Kirsty Coventry proud to take on YOG 2018 challenge
Zimbabwe’s Kirsty Coventry is an Olympic swimming champion and former world-record holder, but her retirement from top-level sport following the Olympic Games Rio 2016 last summer did not signal the end of her involvement in the Olympic Movement.
The 33-year-old has recently been appointed chef-de-mission of her country’s team for the 2018 Youth Olympic Games (YOG) which will take place in Buenos Aires next year in October. The swimming icon admits that she is hugely honoured to have been awarded the position and feels that it was the right step for her to take after hanging up her goggles for good last year.
“This feels like a really natural progression from one thing into the next,” she said. “For me, it was about figuring out how I could be a support to the athletes and then this position came up so it was good timing. I was super-excited to get it.
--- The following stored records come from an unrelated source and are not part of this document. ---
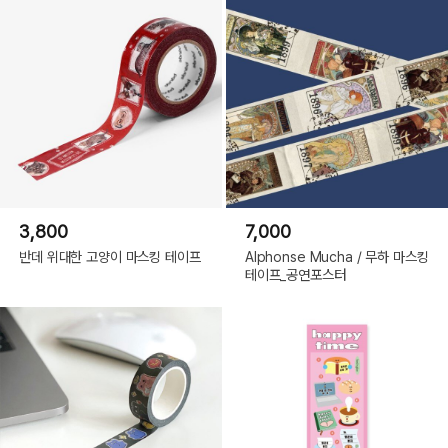
3,800
7,000
반데 위대한 고양이 마스킹 테이프
Alphonse Mucha / 무하 마스킹
테이프_공연포스터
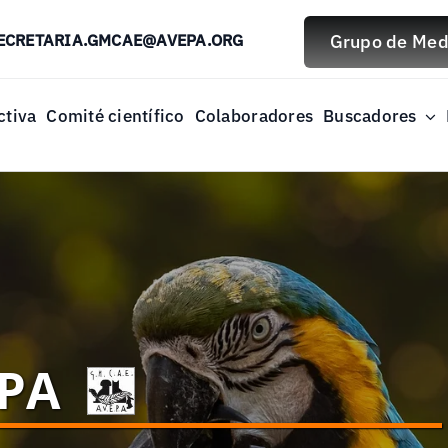
ECRETARIA.GMCAE@AVEPA.ORG
Grupo de Medi
ctiva
Comité científico
Colaboradores
Buscadores
EPA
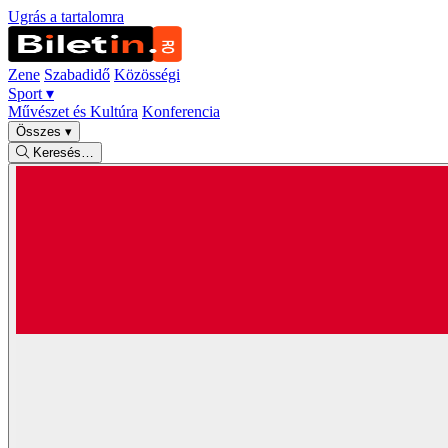
Ugrás a tartalomra
Zene
Szabadidő
Közösségi
Sport
▾
Művészet és Kultúra
Konferencia
Összes
▾
Keresés…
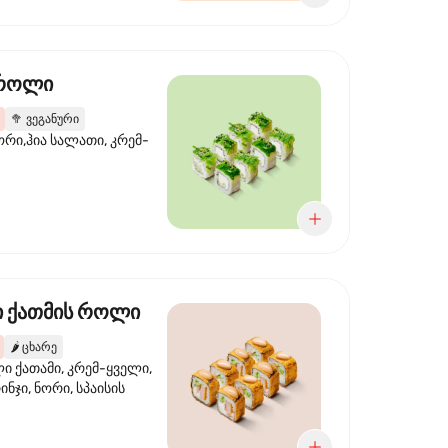
 როლი
🥦
ვეგანური
ორი,ჰია სალათი, კრემ-
 ქათმის როლი
🌶️
ცხარე
 ქათამი, კრემ-ყველი,
ინჯი, ნორი, სპაისის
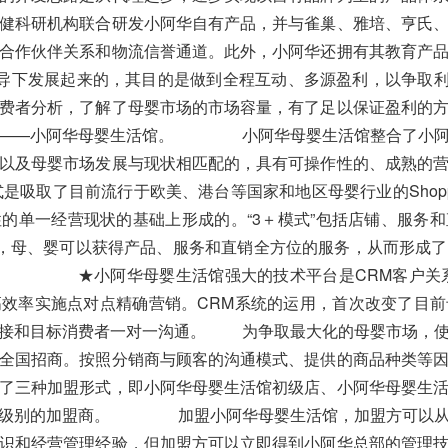
健科研机构联合研发小阿华自有产品，并与雀巢、雅培、亨氏
合作伙伴关系和物流信誉通道。此外，小阿华还拥有其教育产
略指导下发展起来的，其目的是做到全程互动、多源盈利，以
者分析，了解了母婴市场的市场容量，有了足以保证盈利的方
是——小阿华母婴生活馆。 小阿华母婴生活馆整合了小阿
以及母婴市场发展与现状相匹配的，具有可操作性的、成熟的
是吸取了目前流行于欧美、港台等国家和地区母婴行业的Shoppi
的单一经营现状的基础上形成的。“3＋模式”包括店铺、服务
里，母、婴可以获得产品、服务和直销全方位的服务，从而形成
 mall。 ★小阿华母婴生活馆强大的技术平台是CRM客户
效率实施点对点精确营销。CRM系统的运用，首次改变了目
直接和目标消费者一对一沟通。 为争取最大化的母婴市场，使
全国招商。按照分销商与顾客的沟通模式、提供的商品种类等
了三种加盟形式，即小阿华母婴生活馆初级店、小阿华母婴生
同级别的加盟商。 加盟小阿华母婴生活馆，加盟方可以从
识和经营管理经验，但加盟方可以立即得到小阿华总部的管理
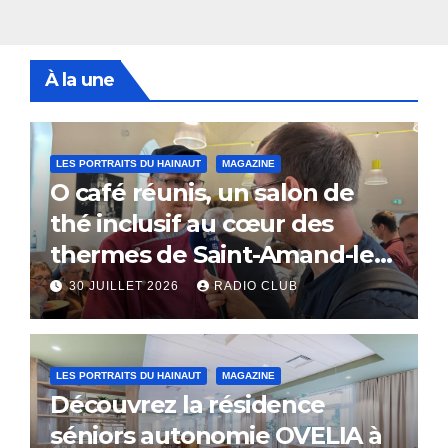
À la une
LES PORTRAITS DU HAINAUT
MAGAZINE
O café réunis, un salon de
thé inclusif au cœur des
thermes de Saint-Amand-les-
Eaux
30 JUILLET 2026
RADIO CLUB
LES PORTRAITS DU HAINAUT
MAGAZINE
Découvrez la résidence
séniors autonomie OVELIA à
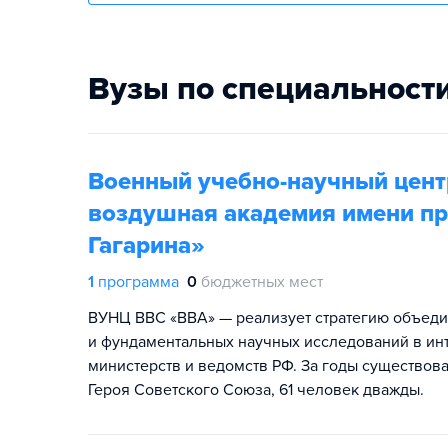
Вузы по специальност
Военный учебно-научный цент
воздушная академия имени пр
Гагарина»
1
программа
0
бюджетных мест
ВУНЦ ВВС «ВВА» — реализует стратегию объеди
и фундаментальных научных исследований в ин
министерств и ведомств РФ. За годы существов
Героя Советского Союза, 61 человек дважды.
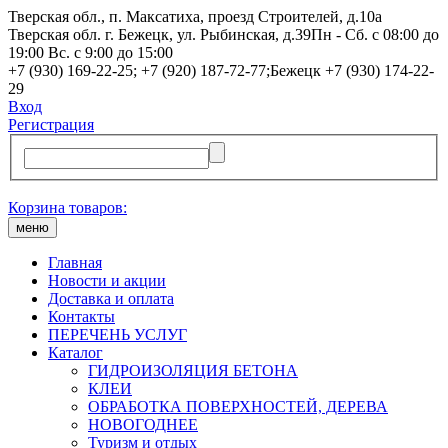
Тверская обл., п. Максатиха, проезд Строителей, д.10а
Тверская обл. г. Бежецк, ул. Рыбинская, д.39
Пн - Сб. с 08:00 до
19:00 Вс. с 9:00 до 15:00
+7 (930) 169-22-25; +7 (920) 187-72-77;Бежецк +7 (930) 174-22-
29
Вход
Регистрация
Корзина товаров:
меню
Главная
Новости и акции
Доставка и оплата
Контакты
ПЕРЕЧЕНЬ УСЛУГ
Каталог
ГИДРОИЗОЛЯЦИЯ БЕТОНА
КЛЕИ
ОБРАБОТКА ПОВЕРХНОСТЕЙ, ДЕРЕВА
НОВОГОДНЕЕ
Туризм и отдых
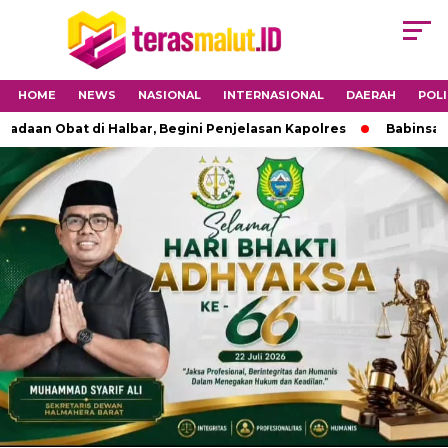
HOME
NEWS
NASIONAL
INTERNASIONAL
DAERAH
POLI
bat di Halbar, Begini Penjelasan Kapolres
Babinsa 1501-04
I felt like this would be a great opportunity to spend some time with up-and-coming athletes and, for me, I think that having been a part of the International Olympic Committee (as the IOC Athletes Commission Representative on the Foundation Board of the World Anti-Doping Agency) for the past few years and having gone to the YOG, this seemed something that I would hopefully be able to add some value to in terms of helping the athletes achieve their goals.”
The young Zimbabwean athletes could not have hoped for a more qualified chef-de-mission. Coventry won everything there is to win in her discipline; over the course of her 16-year international career, she picked up an incredible 20 world championship and Olympic medals. She has also, though, endured the lows that elite sport inevitably brings and so is hopeful that her vast experience will be a useful resource for the young Zimbabwean athletes to tap into.
“I hope that my experience will be helpful,” she says. “That was part of what gave me the confidence to apply for this position- that I’ve been through so many different things in sport. I’ve been through ups and downs, I’ve gone through successes and disappointments and so hopefully, when the athletes speak to me, they will feel that and so they’ll feel comfortable.”
The YOG has become a starting block for thousands of young athletes to help them early on in their international sporting careers on and off the field of play. Many of the young athletes make the transition to the Olympic Games and Coventry, who was just 16 when she competed in her first Olympic Games, agrees wholeheartedly that next year’s YOG in Argentina will play a significant part in the what is often a tricky transition from youth to senior competition.
“I believe that this experience will be extremely important for the young athletes,” she explains. “I think it’s a very good stepping-stone to help them try to understand the magnitude of the Olympic Games because it’s just such a massive thing. I remember at my first Olympic Games being quite overwhelmed and thinking: ‘Oh my gosh, this is absolutely huge!’. You’re in the Village with athletes from all these different sports and all these sporting icons and heroes which is very different.
“The YOG will also help them understand the pressure that comes with representing your country at the top level. I think it’s really important for them to go there and learn about what major events are like so that by the time they get to the next level which is the World Championships or the Olympic Games, they have the confidence of knowing what they need to do and how they need to prepare in order to do well.”